Equal protection and due process are often intertwined. They work in tandem to illuminate aspects of constitutional questions that can be seen less clearly through the lens of a single clause. Nowhere is this more true than in the context of same-sex marriage, which by its nature implicates both equality and liberty values. This Article examines how courts’ interwoven Fourteenth Amendment analysis affects the meaning of the recent marriage cases and shapes the emerging constitutional jurisprudence of gay rights.

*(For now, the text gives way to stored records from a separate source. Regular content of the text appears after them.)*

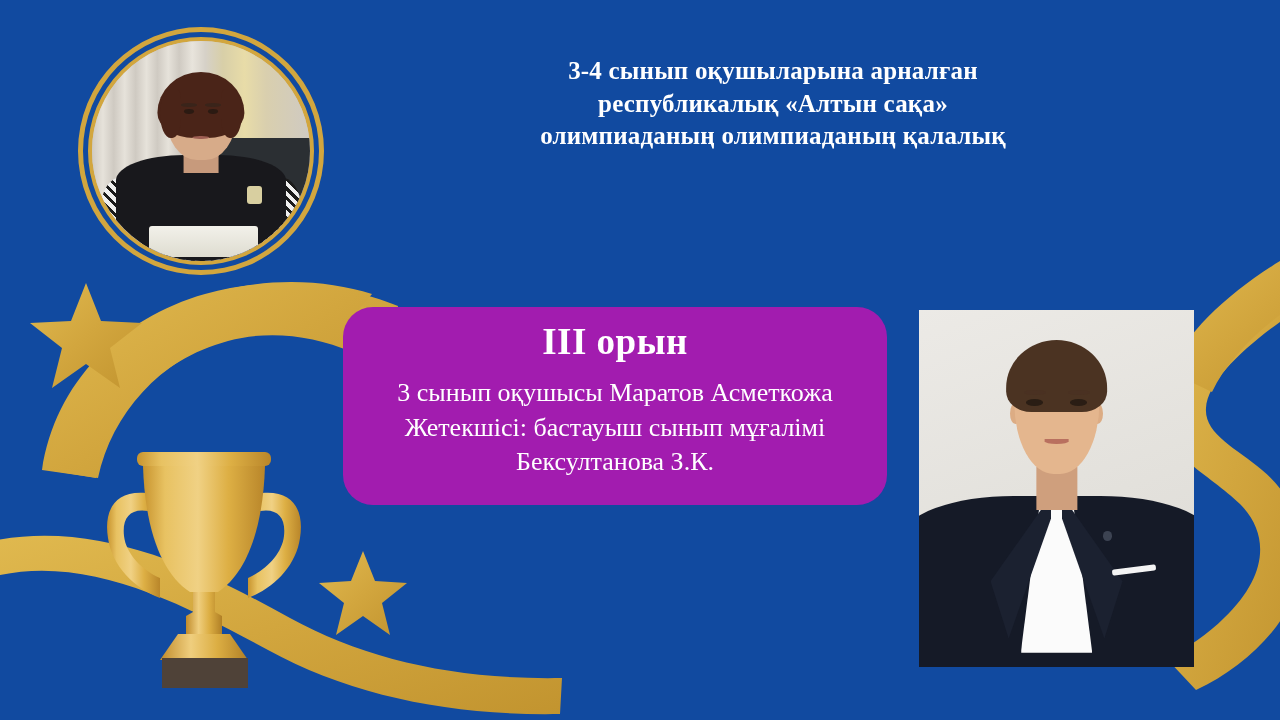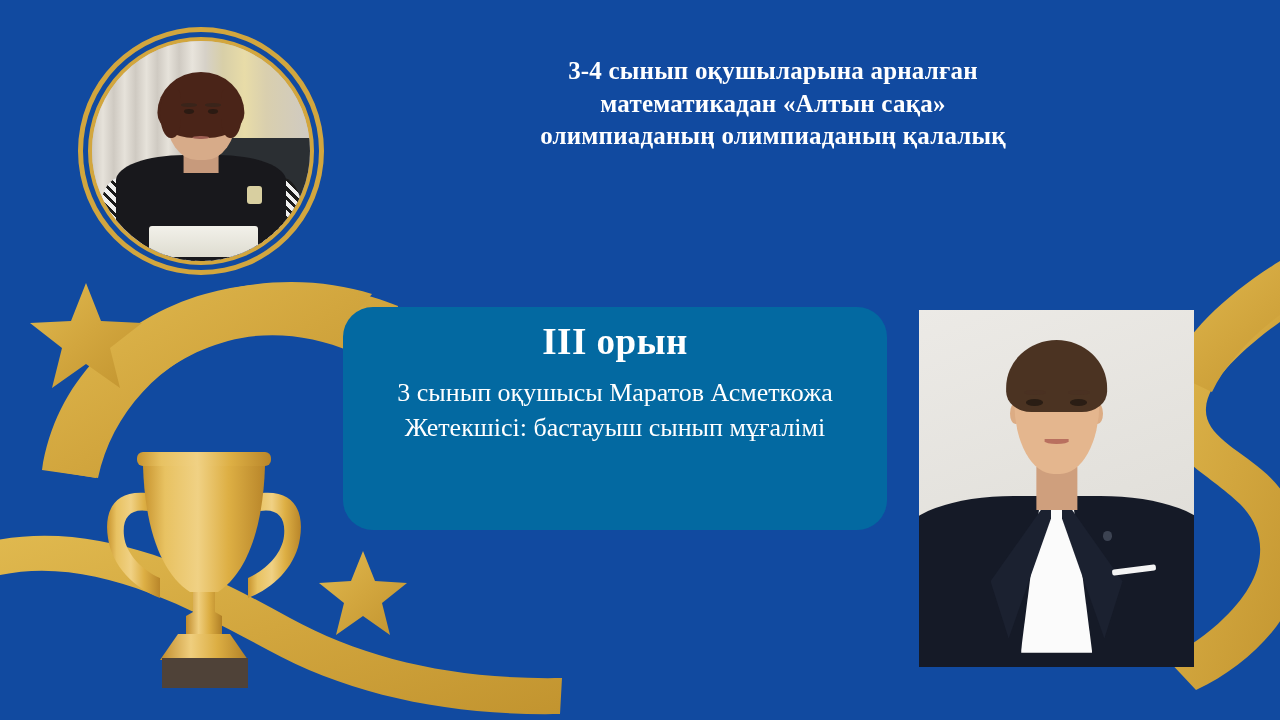--- a/index.html
+++ b/index.html
@@ -183,22 +183,22 @@
     font-size:25px;
     line-height:1.30;
     letter-spacing:.2px;
   }
   #headline .hl { display:block; white-space:nowrap; }
 
   
   #award-card {
     position:absolute;
     left:343px; top:307px;
-    width:544px; height:223px;
-    background:#0369a1;
+    width:544px; height:198px;
+    background:#a21caf;
     border-radius:30px;
     text-align:center;
     color:#FFFFFF;
     padding-top:14px;
   }
   #award-place {
     font-size:37px; font-weight:bold;
     line-height:1.12;
     letter-spacing:.5px;
   }
@@ -305,29 +305,30 @@
       <div class="tp" id="tp-browR"></div>
       <div class="tp" id="tp-eyeL"></div>
       <div class="tp" id="tp-eyeR"></div>
       <div class="tp" id="tp-mouth"></div>
       <div class="tp" id="tp-papers"></div>
     </div>
   </div>
 
   <div id="headline">
     <span class="hl">3-4 сынып оқушыларына арналған</span>
-    <span class="hl">математикадан «Алтын сақа»</span>
+    <span class="hl">республикалық «Алтын сақа»</span>
     <span class="hl">олимпиаданың олимпиаданың  қалалық</span>
   </div>
 
   <div id="award-card">
     <div id="award-place">III орын</div>
     <div id="award-lines">
       <div class="award-line">3 сынып оқушысы Маратов Асметкожа</div>
       <div class="award-line">Жетекшісі: бастауыш сынып мұғалімі</div>
+      <div class="award-line">Бексултанова З.К.</div>
     </div>
   </div>
 
   <div id="student-photo">
     <div class="sp" id="sp-bg"></div>
     <div class="sp" id="sp-body"></div>
     <div class="sp" id="sp-shirt"></div>
     <div class="sp" id="sp-lapelL"></div>
     <div class="sp" id="sp-lapelR"></div>
     <div class="sp" id="sp-pocket"></div>

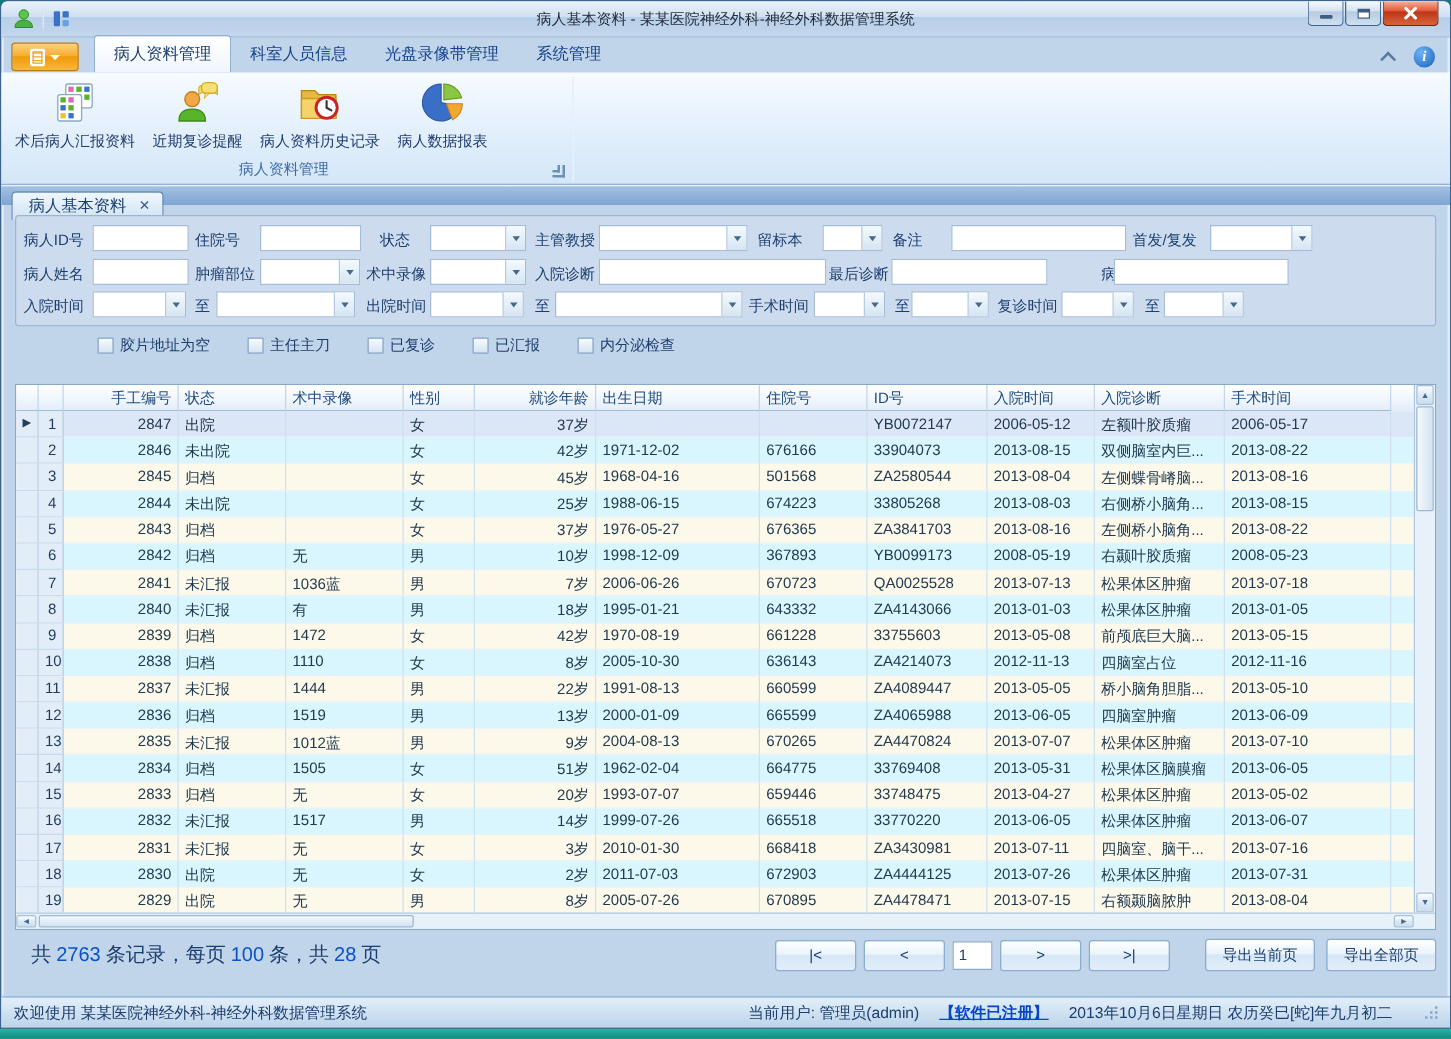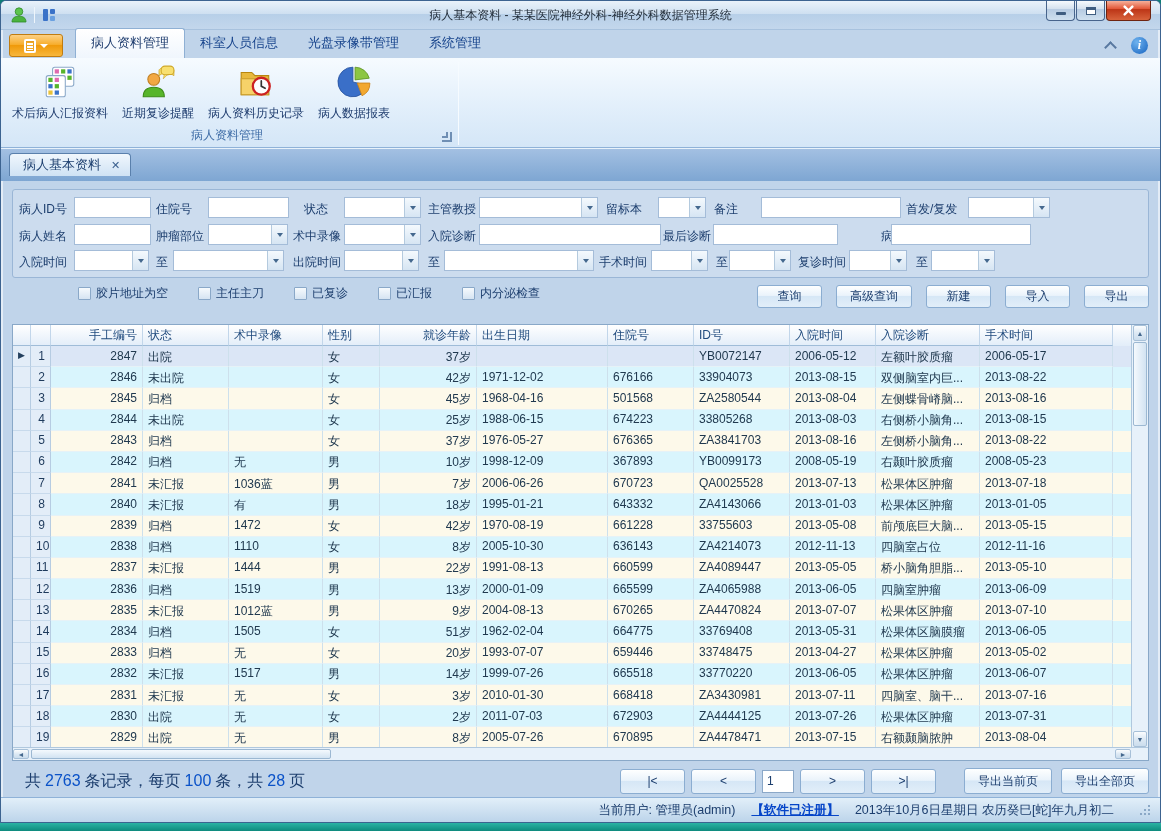--- a/index.html
+++ b/index.html
@@ -51,21 +51,21 @@
   .rbtn .rlabel { margin-top:5px; font-size:12px; color:#1e3c6e; white-space:nowrap; }
   .rbtn svg { width:36px; height:36px; }
   .group-caption { position:absolute; left:0; bottom:3px; width:452px; text-align:center; font-size:12px; color:#3e6ca6; }
   .launcher { position:absolute; left:441px; bottom:5px; width:10px; height:10px;
     border-right:2px solid #6f8fb4; border-bottom:2px solid #6f8fb4; }
   .launcher::before { content:""; position:absolute; right:1px; bottom:1px; width:4px; height:4px;
     border-right:2px solid #6f8fb4; border-bottom:2px solid #6f8fb4; transform:translate(-1px,-1px); }
   .group-sep { position:absolute; left:457px; top:4px; bottom:2px; width:1px; background:#b9cfe6; border-right:1px solid #f6fbff; }
 
   
-  .doctabbar { height:33px; background:linear-gradient(#a3c0e2,#7ea6d2); padding:4px 0 4px 8px; border-top:1px solid #e8f2fb; }
+  .doctabbar { height:16px; background:linear-gradient(#a3c0e2,#7ea6d2); padding:4px 0 4px 8px; border-top:1px solid #e8f2fb; }
   .doc-tab { display:inline-flex; align-items:center; gap:10px; height:23px; padding:0 10px 0 13px;
     background:linear-gradient(#f0f7fd,#cfe2f4); border:1px solid #59805
     ; border:1px solid #5a80ac; border-bottom:none; border-radius:4px 4px 0 0;
     font-size:13px; color:#1c3e6e; }
   .doc-close { font-size:11px; font-weight:bold; color:#3a5f8e; line-height:1; }
 
   
   .content { position:relative; padding:8px 11px 0 11px; }
 
   .filter-panel { position:relative; height:89px; background:#ccdcee;
@@ -367,27 +367,20 @@
             <span>已复诊</span>
           </label>
           <label class="cb-item">
             <span class="cb"></span>
             <span>已汇报</span>
           </label>
           <label class="cb-item">
             <span class="cb"></span>
             <span>内分泌检查</span>
           </label>
-        </div>
-      <div class="action-btns">
-          <button class="btn">查询</button>
-          <button class="btn">高级查询</button>
-          <button class="btn">新建</button>
-          <button class="btn">导入</button>
-          <button class="btn">导出</button>
         </div>
     </div>
 
     <div class="grid">
       <div class="grid-main">
         <div class="grid-data">
           <div class="ghead">
               <div class="hcell" style="width: 18px;"></div>
               <div class="hcell" style="width: 20px; text-align: right;"></div>
               <div class="hcell" style="width: 92px; text-align: right;">手工编号</div>
@@ -718,20 +711,21 @@
         <button class="btn pbtn">&gt;|</button>
       </div>
       <div class="export-btns">
         <button class="btn">导出当前页</button>
         <button class="btn">导出全部页</button>
       </div>
     </div>
   </div>
 
   <div class="statusbar">
+    <span>欢迎使用 某某医院神经外科-神经外科数据管理系统</span>
     <div class="sb-right">
       <span>当前用户: 管理员(admin)</span>
       <span class="sb-link">【软件已注册】</span>
       <span>2013年10月6日星期日 农历癸巳[蛇]年九月初二</span>
       <span class="grip"></span>
     </div>
   </div>
 
 </div>
 <div class="desktop-strip"></div>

By choosing to focus on the equality component, courts have emphasized the continuity between laws excluding same-sex couples from marriage and other forms of anti-gay regulation. They have analyzed marriage laws not as sui generis, but rather, as part of an increasingly discredited legal regime that accords gays and lesbians secondary status. This regime was founded on a set of descriptive and prescriptive stereotypes: Homosexuals were viewed as enemies of the family, sexually predatory, and dangerous to children, and anti-gay regulations sought to channel men and women into traditional sexual and gender roles. Courts in recent marriage cases have held that laws that reflect and reinforce such stereotypes are no longer consistent with equal protection. But this anti-stereotyping approach also has implications for how courts understand the liberty component of the marriage question. Historically, anti-gay regulations sought to dissuade people from engaging in homosexual behavior and to steer them into heterosexual relationships and conventionally gendered family structures. Part of what courts are protecting when they protect the right to marry a partner of the same sex is the right to be free from such regulation.
Now that same-sex marriage is inevitable, some former opponents have begun to argue that the marriage cases are all about marriage—that these decisions affirm “traditional family values” and validate efforts by the state to steer all Americans into marriage and punish those who remain outside it. This interpretive frame overlooks the intertwined nature of liberty and equality in the recent marriage cases and obscures the implications of these cases for the rights of gays and lesbians more generally—whether or not they’re the marrying kind.